The harness context also made the LLM response more directed after failure:
- After baseline, it exposed the TTFT-only prefill bottleneck and the sharp queueing knee around
sampling_u=0.03515625. - The LLM first chose TP4/DP2 to use the idle 4 GPUs while preserving the validated TP4 shard shape. This failed with
connection refused, matching the no-harness failure family. - The next harness prompt included that failure, and the LLM switched to TP8/DP1 with EP off, explicitly avoiding the failed DP2 family.
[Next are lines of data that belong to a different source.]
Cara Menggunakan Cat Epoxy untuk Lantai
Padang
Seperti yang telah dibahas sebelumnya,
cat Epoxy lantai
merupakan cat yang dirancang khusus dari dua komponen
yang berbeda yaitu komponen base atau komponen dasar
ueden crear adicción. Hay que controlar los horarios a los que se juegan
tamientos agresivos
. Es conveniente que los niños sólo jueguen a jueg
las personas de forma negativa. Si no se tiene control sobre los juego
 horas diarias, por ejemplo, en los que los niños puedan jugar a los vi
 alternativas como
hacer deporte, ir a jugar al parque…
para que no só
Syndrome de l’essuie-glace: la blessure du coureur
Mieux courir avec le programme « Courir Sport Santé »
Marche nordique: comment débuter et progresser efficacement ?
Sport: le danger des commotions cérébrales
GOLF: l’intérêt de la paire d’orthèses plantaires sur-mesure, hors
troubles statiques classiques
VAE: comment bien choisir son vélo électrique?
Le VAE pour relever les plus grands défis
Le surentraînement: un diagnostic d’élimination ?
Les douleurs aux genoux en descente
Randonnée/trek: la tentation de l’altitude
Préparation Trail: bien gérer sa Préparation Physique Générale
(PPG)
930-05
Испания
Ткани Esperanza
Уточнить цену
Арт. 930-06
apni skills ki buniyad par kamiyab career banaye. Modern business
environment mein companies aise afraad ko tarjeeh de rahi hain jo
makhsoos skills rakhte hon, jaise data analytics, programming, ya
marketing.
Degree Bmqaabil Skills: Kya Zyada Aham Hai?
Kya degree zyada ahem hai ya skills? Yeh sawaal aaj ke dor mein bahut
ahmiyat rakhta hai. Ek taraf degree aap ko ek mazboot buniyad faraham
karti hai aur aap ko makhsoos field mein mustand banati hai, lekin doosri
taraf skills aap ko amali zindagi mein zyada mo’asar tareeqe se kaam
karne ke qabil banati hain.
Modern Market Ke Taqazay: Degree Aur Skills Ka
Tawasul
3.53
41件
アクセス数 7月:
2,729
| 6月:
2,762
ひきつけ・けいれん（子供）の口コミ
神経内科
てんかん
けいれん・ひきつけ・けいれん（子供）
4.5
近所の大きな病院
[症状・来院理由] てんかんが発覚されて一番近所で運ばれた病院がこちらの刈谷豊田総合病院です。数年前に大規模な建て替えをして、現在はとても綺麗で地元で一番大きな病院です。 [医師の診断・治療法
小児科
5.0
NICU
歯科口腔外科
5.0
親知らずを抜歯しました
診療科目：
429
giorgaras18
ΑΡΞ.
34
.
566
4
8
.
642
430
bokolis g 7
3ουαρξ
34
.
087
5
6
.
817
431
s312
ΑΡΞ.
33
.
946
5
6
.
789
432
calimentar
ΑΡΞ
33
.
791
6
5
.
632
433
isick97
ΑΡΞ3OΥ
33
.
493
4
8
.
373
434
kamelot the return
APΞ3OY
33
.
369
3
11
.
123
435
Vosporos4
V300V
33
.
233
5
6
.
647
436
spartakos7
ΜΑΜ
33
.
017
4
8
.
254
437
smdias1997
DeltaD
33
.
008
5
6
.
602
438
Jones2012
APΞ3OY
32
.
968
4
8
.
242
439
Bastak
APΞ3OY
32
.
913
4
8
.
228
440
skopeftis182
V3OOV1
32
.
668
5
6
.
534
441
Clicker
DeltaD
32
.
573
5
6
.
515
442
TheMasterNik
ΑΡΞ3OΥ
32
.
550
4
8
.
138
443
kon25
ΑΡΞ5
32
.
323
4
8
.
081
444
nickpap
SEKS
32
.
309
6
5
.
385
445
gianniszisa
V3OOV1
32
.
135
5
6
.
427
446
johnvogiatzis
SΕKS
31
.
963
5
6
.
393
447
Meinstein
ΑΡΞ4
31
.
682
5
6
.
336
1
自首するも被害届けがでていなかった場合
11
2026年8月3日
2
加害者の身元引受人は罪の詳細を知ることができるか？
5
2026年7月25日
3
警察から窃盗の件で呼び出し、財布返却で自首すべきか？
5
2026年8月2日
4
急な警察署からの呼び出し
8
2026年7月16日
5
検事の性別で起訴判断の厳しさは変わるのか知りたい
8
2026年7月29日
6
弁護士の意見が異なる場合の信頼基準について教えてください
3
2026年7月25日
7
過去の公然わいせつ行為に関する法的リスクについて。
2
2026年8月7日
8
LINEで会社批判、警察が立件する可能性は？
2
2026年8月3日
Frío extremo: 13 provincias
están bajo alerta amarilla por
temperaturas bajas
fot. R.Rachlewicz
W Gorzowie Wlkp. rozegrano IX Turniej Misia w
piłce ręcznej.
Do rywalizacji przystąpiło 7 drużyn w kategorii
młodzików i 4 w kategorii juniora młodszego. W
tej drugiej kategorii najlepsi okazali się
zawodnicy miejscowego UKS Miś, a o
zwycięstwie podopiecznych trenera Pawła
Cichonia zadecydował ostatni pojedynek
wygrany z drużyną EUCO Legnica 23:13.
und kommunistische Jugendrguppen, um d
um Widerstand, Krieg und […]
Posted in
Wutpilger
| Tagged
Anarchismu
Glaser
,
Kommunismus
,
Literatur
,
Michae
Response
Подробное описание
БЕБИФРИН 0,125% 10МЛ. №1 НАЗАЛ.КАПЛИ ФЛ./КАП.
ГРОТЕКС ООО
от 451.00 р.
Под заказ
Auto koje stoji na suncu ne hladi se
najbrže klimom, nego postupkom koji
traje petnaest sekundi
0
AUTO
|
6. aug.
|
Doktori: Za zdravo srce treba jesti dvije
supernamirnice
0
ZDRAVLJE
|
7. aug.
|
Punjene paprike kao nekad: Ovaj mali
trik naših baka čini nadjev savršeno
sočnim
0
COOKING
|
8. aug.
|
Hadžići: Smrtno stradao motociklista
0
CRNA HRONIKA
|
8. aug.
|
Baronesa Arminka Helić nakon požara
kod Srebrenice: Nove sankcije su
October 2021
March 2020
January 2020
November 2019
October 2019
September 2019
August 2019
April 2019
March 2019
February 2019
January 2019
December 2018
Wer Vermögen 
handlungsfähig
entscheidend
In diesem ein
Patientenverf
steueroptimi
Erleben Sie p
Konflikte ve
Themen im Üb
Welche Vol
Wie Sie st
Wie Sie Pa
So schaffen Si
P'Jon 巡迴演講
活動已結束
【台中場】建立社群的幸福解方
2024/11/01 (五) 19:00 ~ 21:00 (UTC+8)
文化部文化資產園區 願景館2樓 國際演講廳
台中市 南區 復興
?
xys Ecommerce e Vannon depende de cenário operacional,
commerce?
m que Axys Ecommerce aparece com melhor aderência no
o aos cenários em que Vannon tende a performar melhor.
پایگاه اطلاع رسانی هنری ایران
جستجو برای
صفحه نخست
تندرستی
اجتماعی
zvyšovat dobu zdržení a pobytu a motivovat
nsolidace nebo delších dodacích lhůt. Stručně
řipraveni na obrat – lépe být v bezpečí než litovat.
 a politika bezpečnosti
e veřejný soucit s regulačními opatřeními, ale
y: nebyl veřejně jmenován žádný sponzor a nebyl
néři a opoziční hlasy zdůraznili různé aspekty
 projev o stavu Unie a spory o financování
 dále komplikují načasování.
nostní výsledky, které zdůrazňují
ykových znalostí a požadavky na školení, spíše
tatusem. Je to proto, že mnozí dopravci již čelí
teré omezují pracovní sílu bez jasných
- No-harness inserted an extra EP4 launch-failure trial before reaching TP8/DP1.
Conclusion
Harness accelerated convergence mainly through early stopping, not by finding a much better final config on this setup. It reduced GPU trials from 12 to 3 while preserving 99.0% of the no-harness final throughput. It also reached the first strong TP8 point one trial earlier than no-harness.
The limitation is that the generic search-high stop guard stopped before local runtime tuning of max-num-batched-tokens, which no-harness used to recover a small additional 0.97%. For this setup, that tradeoff is acceptable if the goal is fast convergence under a fixed measurement ceiling; if the goal is exact final throughput, the next study should raise search.high or disable search-high early stop for a local-polish phase.